**WHAT THE EXERCISE ASKS**
Please find the line that holds "W próbę szczerego" below and reproduce it, along with every line after it through the end, exactly and without pictures.
[DATASET CONTENT Boundary: Start]
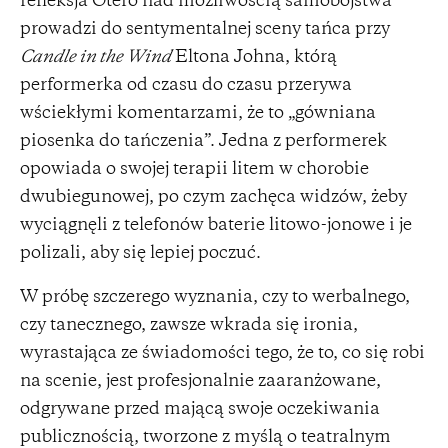
refleksja Otero nad możliwością samobójstwa
prowadzi do sentymentalnej sceny tańca przy
Candle in the Wind
Eltona Johna, którą
performerka od czasu do czasu przerywa
wściekłymi komentarzami, że to „gówniana
piosenka do tańczenia”. Jedna z performerek
opowiada o swojej terapii litem w chorobie
dwubiegunowej, po czym zachęca widzów, żeby
wyciągnęli z telefonów baterie litowo-jonowe i je
polizali, aby się lepiej poczuć.
W próbę szczerego wyznania, czy to werbalnego,
czy tanecznego, zawsze wkrada się ironia,
wyrastająca ze świadomości tego, że to, co się robi
na scenie, jest profesjonalnie zaaranżowane,
odgrywane przed mającą swoje oczekiwania
publicznością, tworzone z myślą o teatralnym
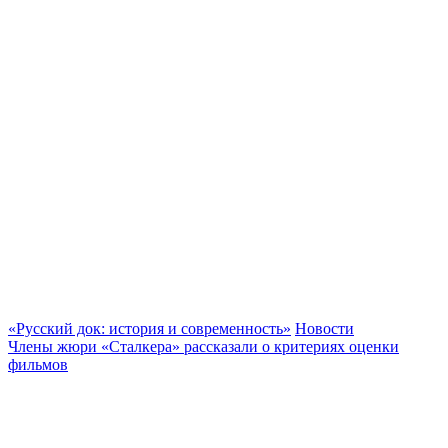
«Русский док: история и современность»
Новости
Члены жюри «Сталкера» рассказали о критериях оценки
фильмов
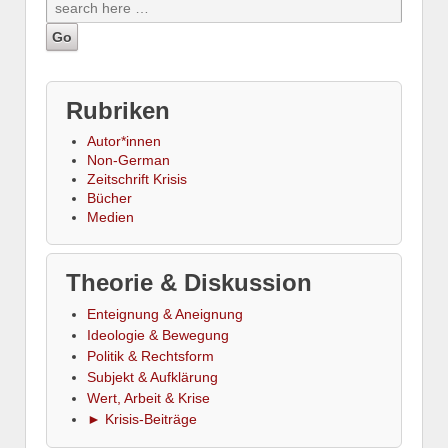
Rubriken
Autor*innen
Non-German
Zeitschrift Krisis
Bücher
Medien
Theorie & Diskussion
Enteignung & Aneignung
Ideologie & Bewegung
Politik & Rechtsform
Subjekt & Aufklärung
Wert, Arbeit & Krise
► Krisis-Beiträge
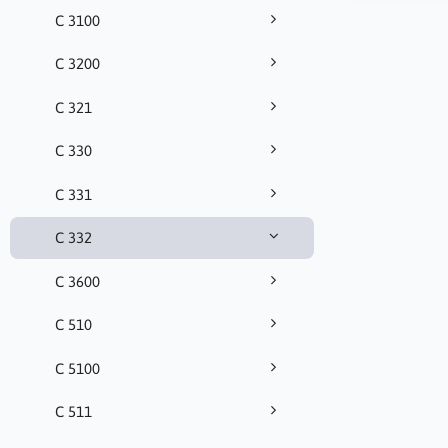
C 3100
C 3200
C 321
C 330
C 331
C 332
C 3600
C 510
C 5100
C 511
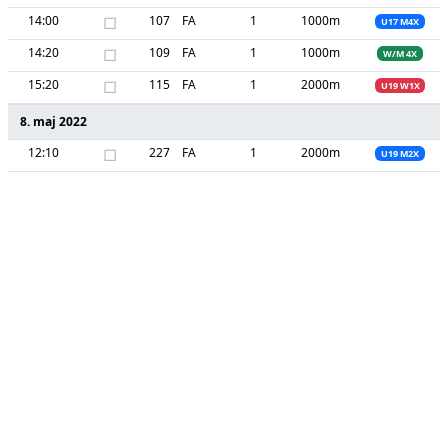
14:00
□
107
FA
1
1000m
U17 M4X
14:20
□
109
FA
1
1000m
W/M 4X
15:20
□
115
FA
1
2000m
U19 W1X
8. maj 2022
12:10
□
227
FA
1
2000m
U19 M2X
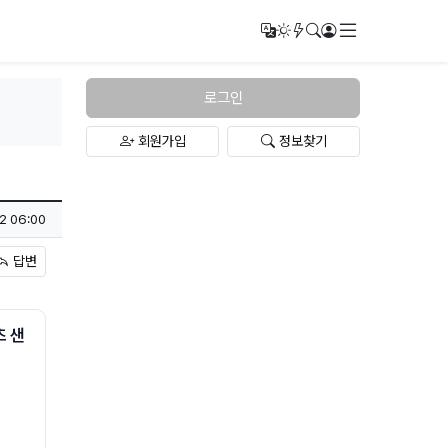
메뉴
번역
다크모드
새글/새댓글
검색
로그인
로그인
회원가입
정보찾기
2 06:00
답변
츠 샌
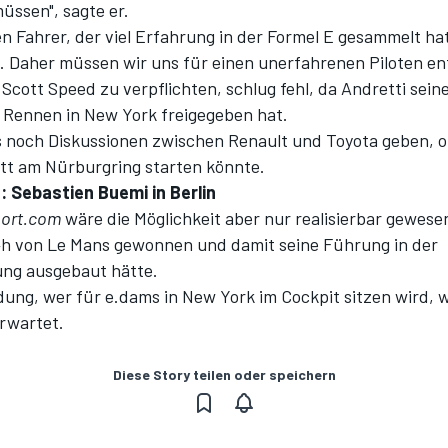
ssen", sagte er.
en Fahrer, der viel Erfahrung in der Formel E gesammelt ha
t. Daher müssen wir uns für einen unerfahrenen Piloten en
Scott Speed zu verpflichten, schlug fehl, da Andretti sein
s Rennen in New York freigegeben hat.
s noch Diskussionen zwischen Renault und Toyota geben, o
tt am Nürburgring starten könnte.
e: Sebastien Buemi in Berlin
ort.com
wäre die Möglichkeit aber nur realisierbar gewes
4h von Le Mans gewonnen und damit seine Führung in der
ng ausgebaut hätte.
dung, wer für e.dams in New York im Cockpit sitzen wird, w
erwartet.
Diese Story teilen oder speichern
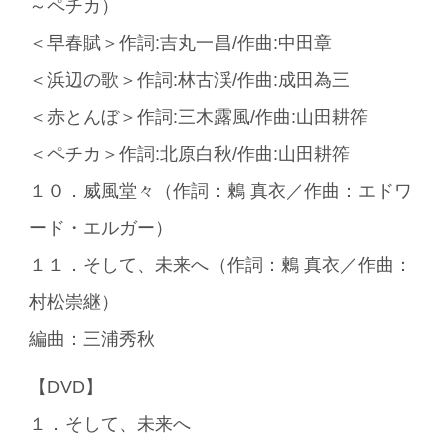
～ペチカ）
＜早春賦＞作詞:吉丸一昌/作曲:中田章
＜浜辺の歌＞作詞:林古渓/作曲:成田為三
＜赤とんぼ＞作詞:三木露風/作曲:山田耕筰
＜ペチカ＞作詞:北原白秋/作曲:山田耕筰
１０．威風堂々（作詞：鶫 真衣／作曲：エドワ
ード・エルガー）
１１．そして、未来へ（作詞：鶫 真衣／作曲：
村松崇継）
編曲：三浦秀秋
【DVD】
１．そして、未来へ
[DATASET CONTENT Boundary: End]
**FINISHED EXERCISE**
W próbę szczerego wyznania, czy to werbalnego,
czy tanecznego, zawsze wkrada się ironia,
wyrastająca ze świadomości tego, że to, co się robi
na scenie, jest profesjonalnie zaaranżowane,
odgrywane przed mającą swoje oczekiwania
publicznością, tworzone z myślą o teatralnym
«Русский док: история и современность»
Новости
Члены жюри «Сталкера» рассказали о критериях оценки
фильмов
Rubriken
Autor*innen
Non-German
Zeitschrift Krisis
Bücher
Medien
Theorie & Diskussion
Enteignung & Aneignung
Ideologie & Bewegung
Politik & Rechtsform
Subjekt & Aufklärung
Wert, Arbeit & Krise
► Krisis-Beiträge
C 3100
C 3200
C 321
C 330
C 331
C 332
C 3600
C 510
C 5100
C 511
14:00
□
107
FA
1
1000m
U17 M4X
14:20
□
109
FA
1
1000m
W/M 4X
15:20
□
115
FA
1
2000m
U19 W1X
8. maj 2022
12:10
□
227
FA
1
2000m
U19 M2X
메뉴
번역
다크모드
새글/새댓글
검색
로그인
로그인
회원가입
정보찾기
2 06:00
답변
츠 샌
ssen", sagte er.
en Fahrer, der viel Erfahrung in der Formel E gesammelt ha
t. Daher müssen wir uns für einen unerfahrenen Piloten en
Scott Speed zu verpflichten, schlug fehl, da Andretti sein
s Rennen in New York freigegeben hat.
s noch Diskussionen zwischen Renault und Toyota geben, o
tt am Nürburgring starten könnte.
e: Sebastien Buemi in Berlin
ort.com
wäre die Möglichkeit aber nur realisierbar gewes
4h von Le Mans gewonnen und damit seine Führung in der
ng ausgebaut hätte.
dung, wer für e.dams in New York im Cockpit sitzen wird, w
erwartet.
Diese Story teilen oder speichern
～ペチカ）
＜早春賦＞作詞:吉丸一昌/作曲:中田章
＜浜辺の歌＞作詞:林古渓/作曲:成田為三
＜赤とんぼ＞作詞:三木露風/作曲:山田耕筰
＜ペチカ＞作詞:北原白秋/作曲:山田耕筰
１０．威風堂々（作詞：鶫 真衣／作曲：エドワ
ード・エルガー）
１１．そして、未来へ（作詞：鶫 真衣／作曲：
村松崇継）
編曲：三浦秀秋
【DVD】
１．そして、未来へ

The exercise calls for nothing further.